[Collected data]
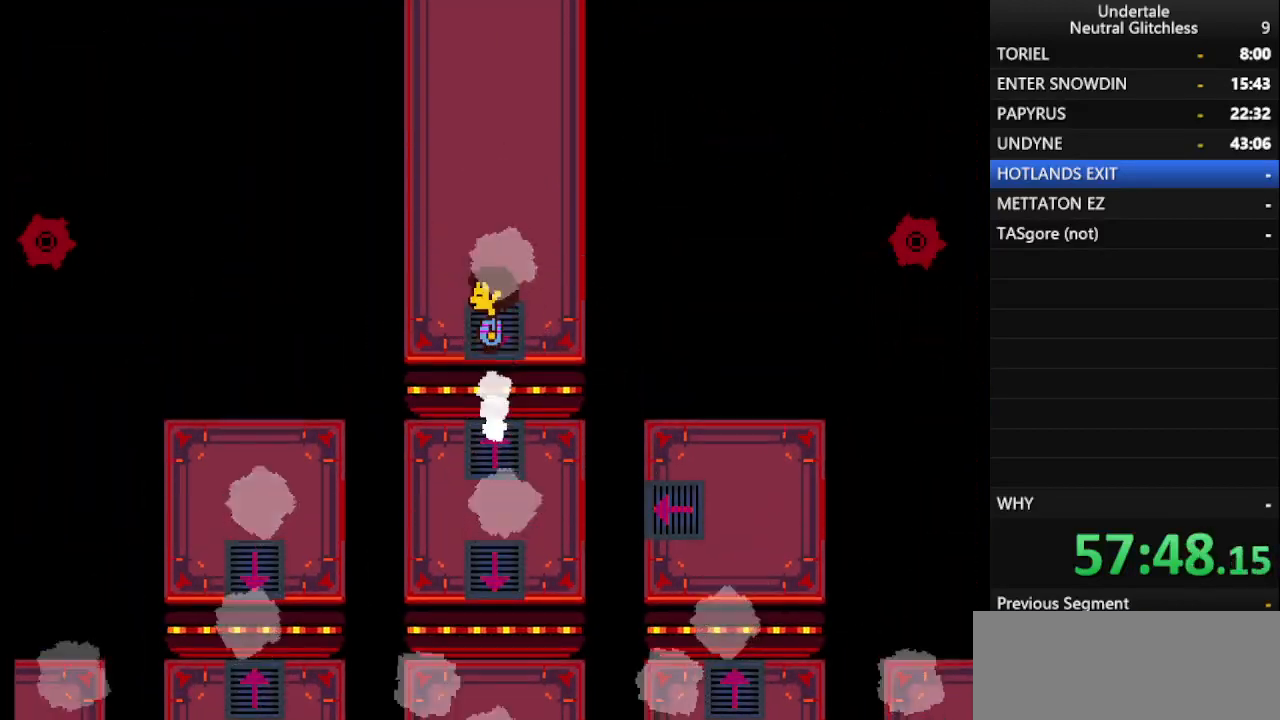
{"keys": ["up"], "events": []}
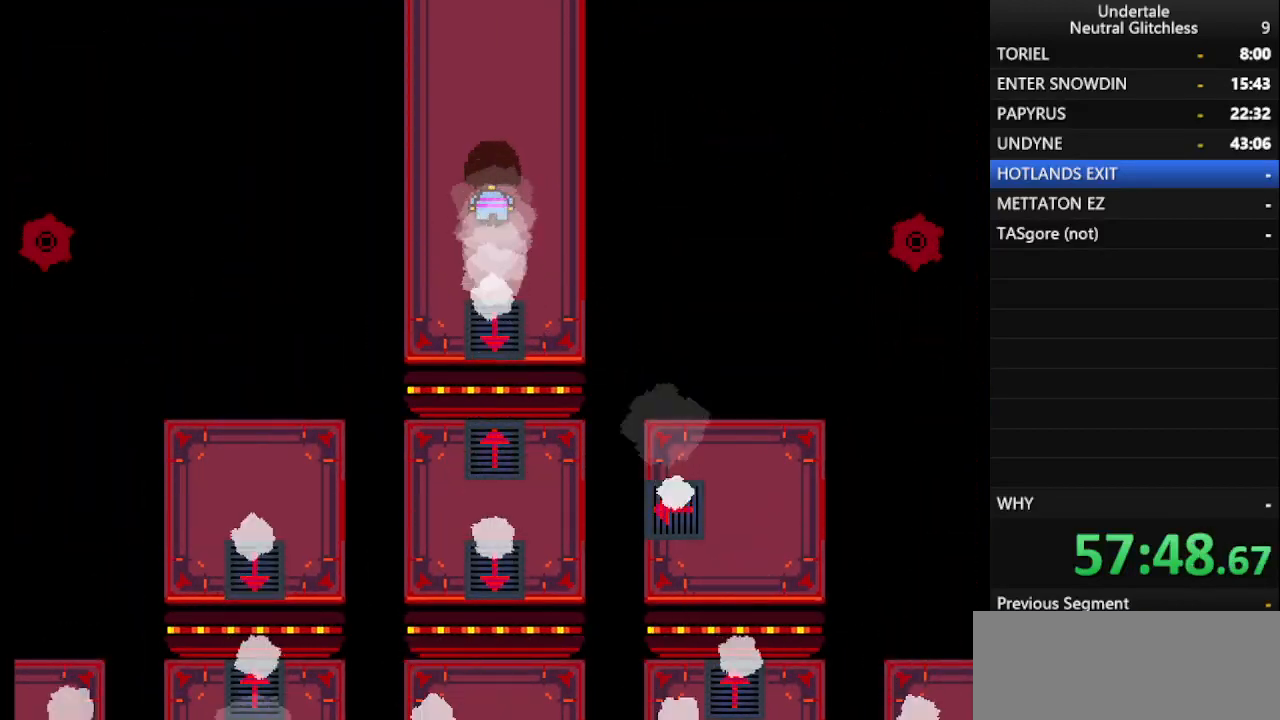
{"keys": ["up"], "events": []}
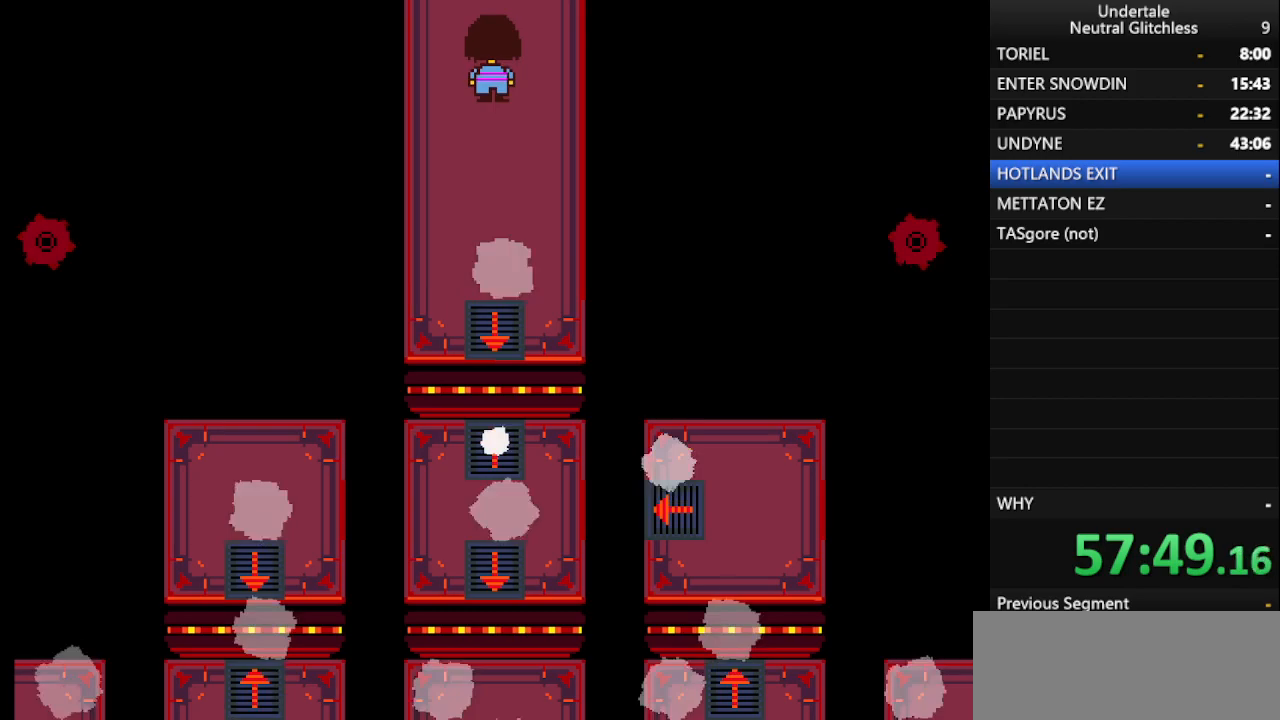
{"keys": ["up"], "events": []}
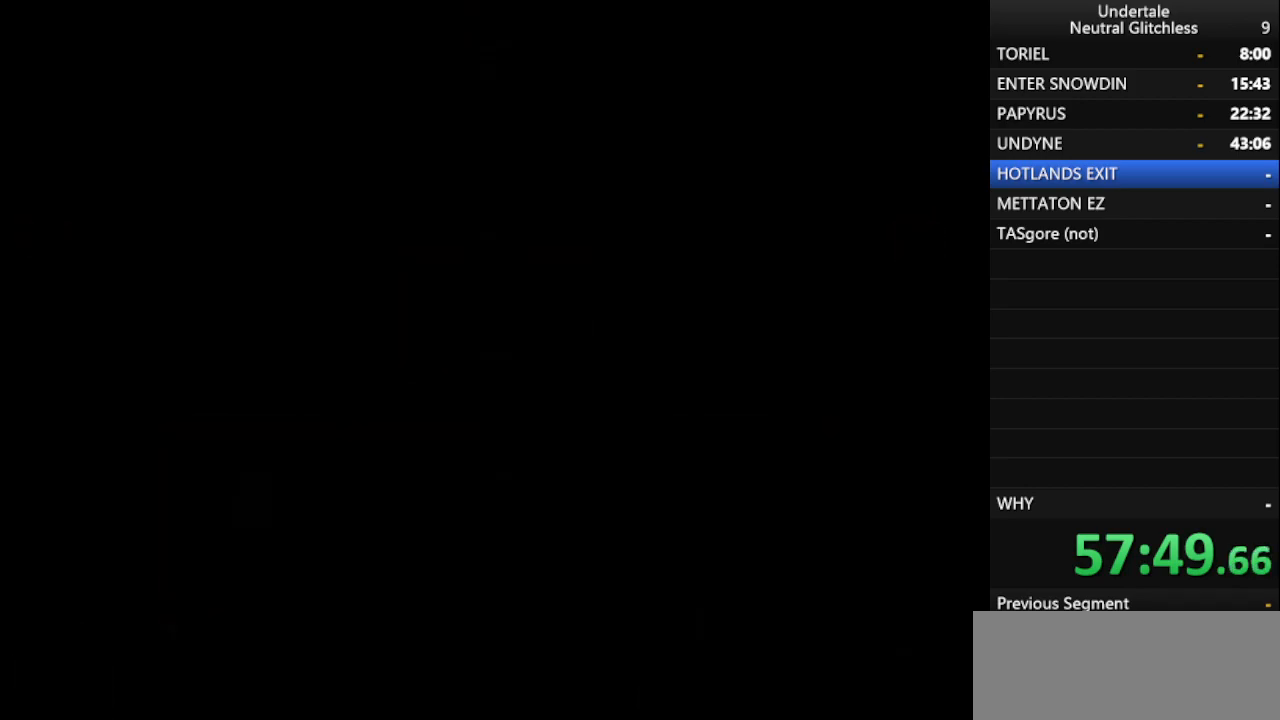
{"keys": ["up"], "events": []}
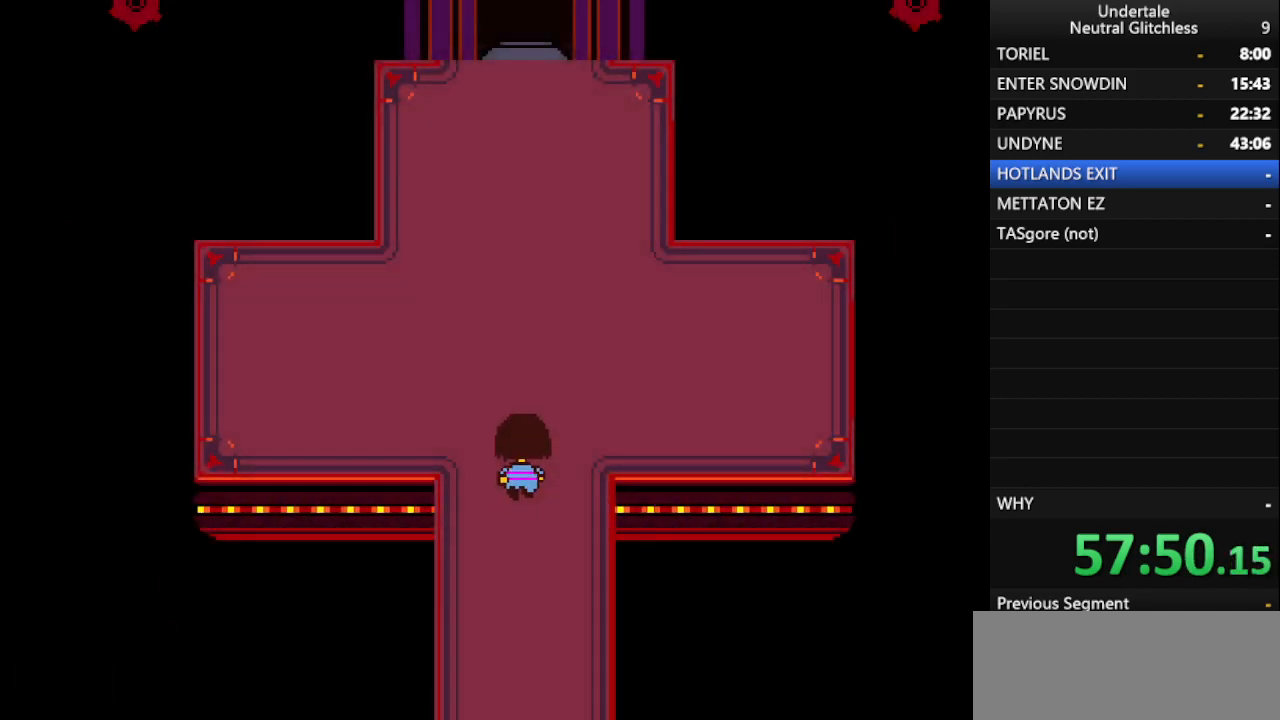
{"keys": ["up"], "events": []}
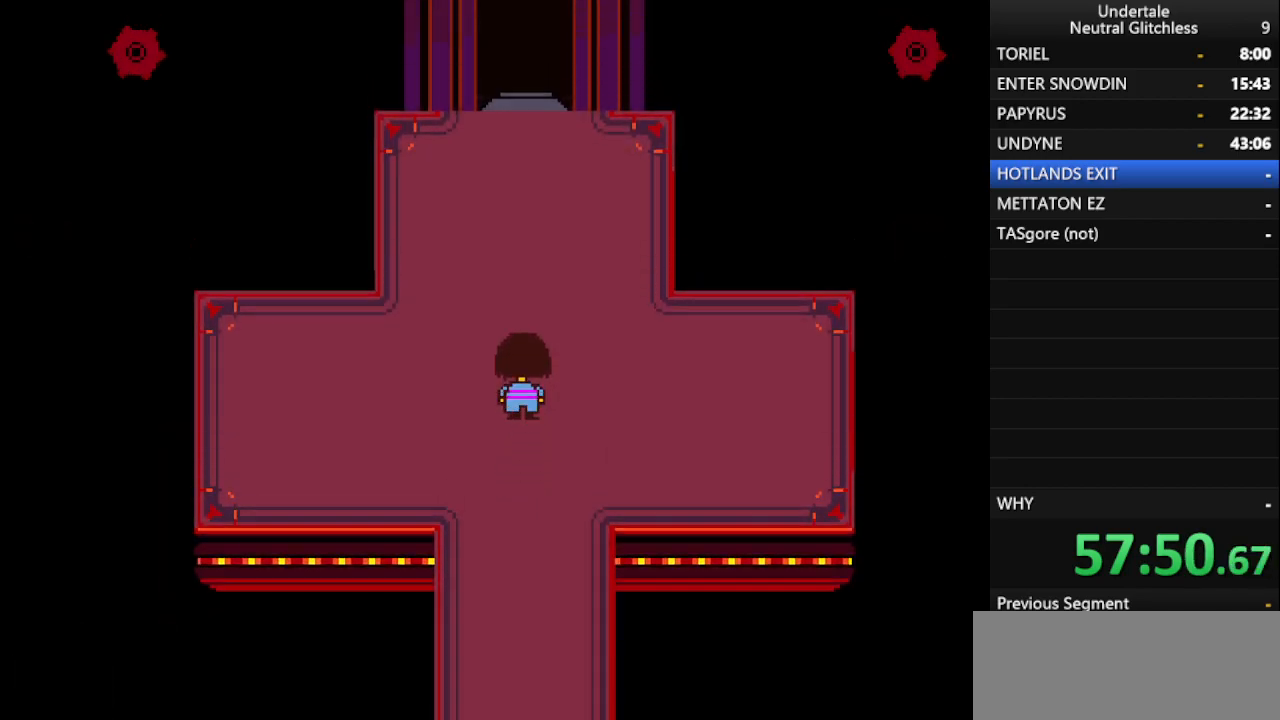
{"keys": ["up"], "events": []}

§ **AIM OF THE TASK**
Would you set down each line of the data exactly, with no images included?

§ **SOLUTION FOR THIS PROBLEM**
{"keys": ["up"], "events": []}
{"keys": ["up"], "events": []}
{"keys": ["up"], "events": []}
{"keys": ["up"], "events": []}
{"keys": ["up"], "events": []}
{"keys": ["up"], "events": []}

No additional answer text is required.